Ayase runs quality assessment modules over a dataset and writes structured per-sample metrics. 327 modules produce 364 metrics across 19 categories (NR-IQA, FR-IQA, NR-VQA, temporal, motion, audio, face, safety, aesthetics, text-video alignment, and more). Modules are independent - pick only what you need.

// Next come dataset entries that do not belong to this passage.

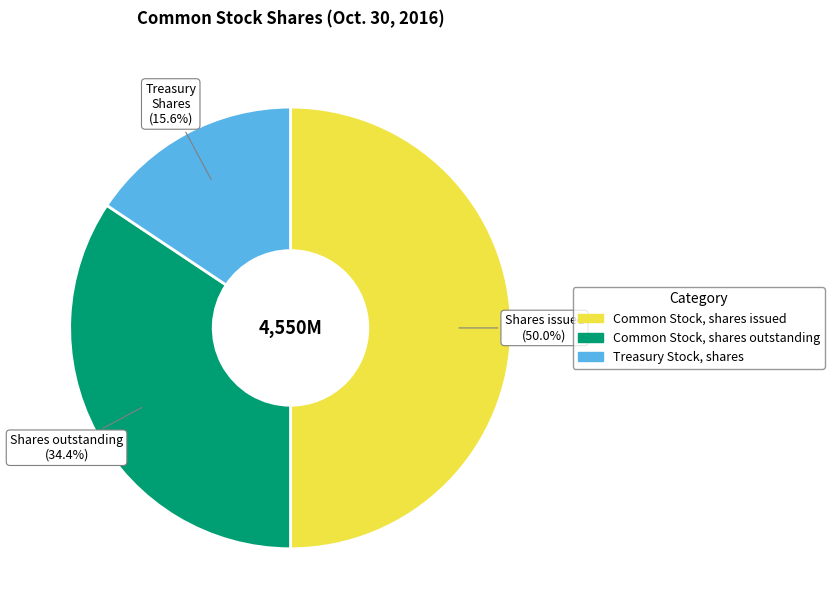

The Treasury Stock, shares slice represents 23% of the pie. True or false?

False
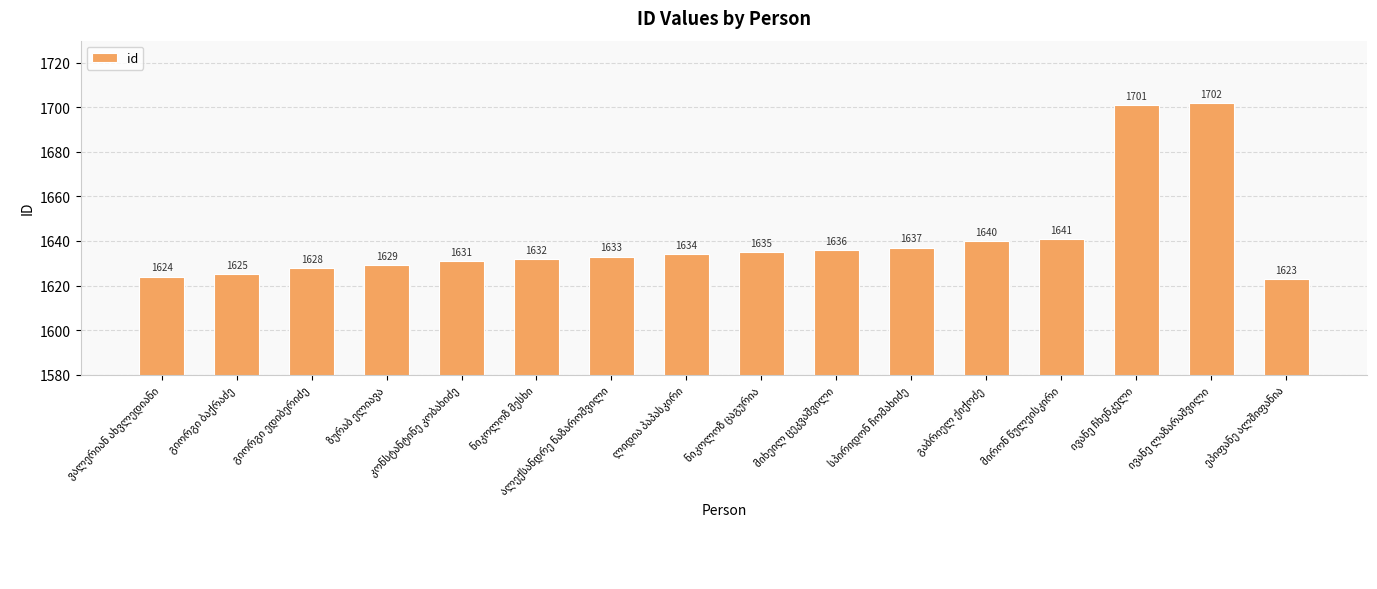

What is the average value?

1641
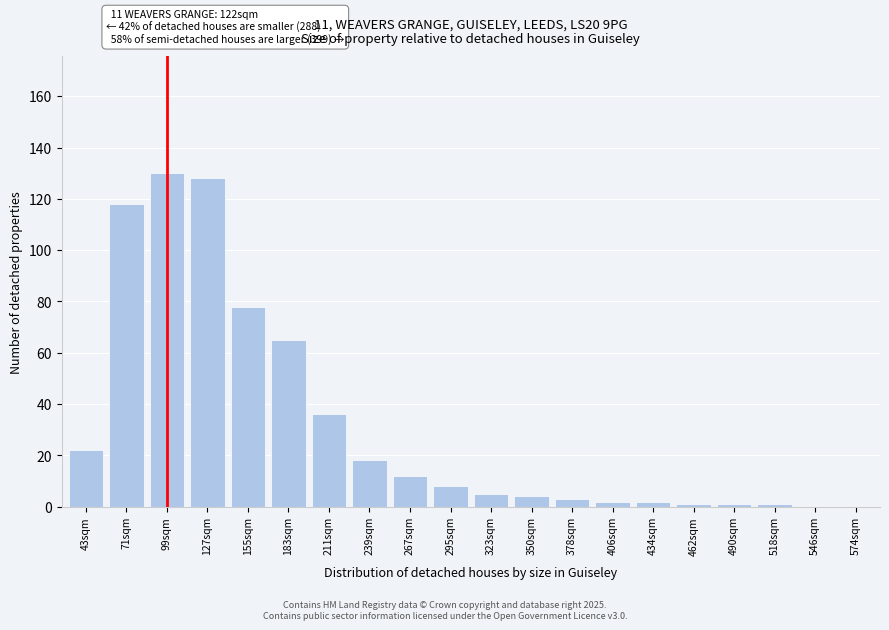

Reading left to right, extract all data points from this chart.

43sqm=22	71sqm=118	99sqm=130	127sqm=128	155sqm=78	183sqm=65	211sqm=36	239sqm=18	267sqm=12	295sqm=8	323sqm=5	350sqm=4	378sqm=3	406sqm=2	434sqm=2	462sqm=1	490sqm=1	518sqm=1	546sqm=0	574sqm=0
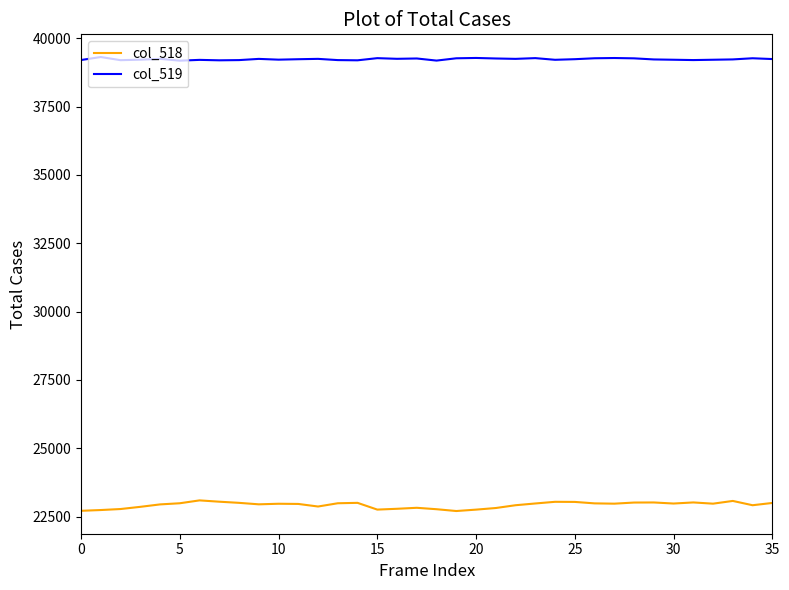

Which series has the largest total across all categories?

col_519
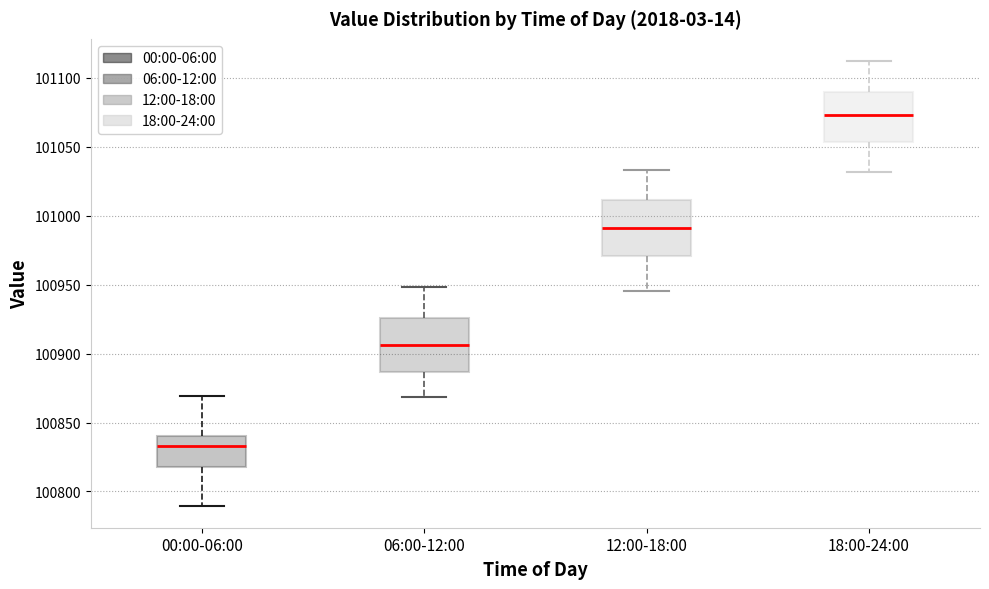

Reading left to right, transcribe this box plot: for each box, give where its median line is, the range the box spans, and where its two whiskers end, as read against the y-axis. The values are not printed on the chart, so give them approximately, as read against the axis.

00:00-06:00: median 100835, box 100820 to 100840, whiskers 100790 to 100870
06:00-12:00: median 100905, box 100885 to 100925, whiskers 100870 to 100950
12:00-18:00: median 100990, box 100970 to 101010, whiskers 100945 to 101035
18:00-24:00: median 101075, box 101055 to 101090, whiskers 101030 to 101110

Full metric catalog: [METRICS.md](METRICS.md). Pretrained model catalog: [MODELS.md](MODELS.md).

## Install

```bash
pip install ayase
```

Modules that require ML backends (torch, transformers, pyiqa, insightface, etc.) skip gracefully when the backend is not installed. Model weights are downloaded and cached on first use.

## CLI

```bash
ayase scan ./dataset                                    # all modules
ayase scan ./dataset --modules metadata,basic_quality   # selected modules
ayase modules list                                      # show all 327 modules
ayase modules check                                     # verify which backends are available
ayase filter ./dataset --min-score 70 --output ./good   # filter by quality
ayase stats ./dataset                                   # dataset statistics
ayase tui                                               # terminal UI
```

## Python API

```python
from ayase import AyasePipeline

pipeline = AyasePipeline(modules=["basic", "metadata", "motion"])
results = pipeline.run("./my_dataset")

for path, sample in results.items():
    qm = sample.quality_metrics
    if qm:
        print(f"{sample.path.name}: technical={qm.technical_score} blur={qm.blur_score}")

pipeline.export("report.json")   # also: report.csv, report.html
```

## Configuration

`ayase.toml` in project root:

```toml
[general]
parallel_jobs = 8

[pipeline]
modules = ["metadata", "basic_quality", "motion"]

[output]
default_format = "json"
artifacts_dir = "reports"
```

## Custom Modules

```python
from ayase.models import Sample, QualityMetrics
from ayase.pipeline import PipelineModule
import cv2

class BlurCheck(PipelineModule):
    name = "blur_check"
    description = "Flag blurry frames via Laplacian variance"
    default_config = {"threshold": 100.0}

    def process(self, sample: Sample) -> Sample:
        img = cv2.imread(str(sample.path), cv2.IMREAD_GRAYSCALE)
        if img is None:
            return sample
        score = float(cv2.Laplacian(img, cv2.CV_64F).var())
        if sample.quality_metrics is None:
            sample.quality_metrics = QualityMetrics()
        sample.quality_metrics.blur_score = score
        if score < self.config.get("threshold", 100.0):
            sample.validation_issues.append({"severity": "warning", "message": f"Blurry ({score:.0f})"})
        return sample
```

Modules auto-register via `__init_subclass__`. Config is available as `self.config`.

## Development

```bash
git clone <repo-url> && cd ayase
pip install -e ".[dev]"
pytest                    # 8000+ tests, ~4 min
pytest tests/ --full      # with ML model loading
```

## License

MIT. Model weights downloaded at runtime carry their own licenses - see [MODELS.md](MODELS.md).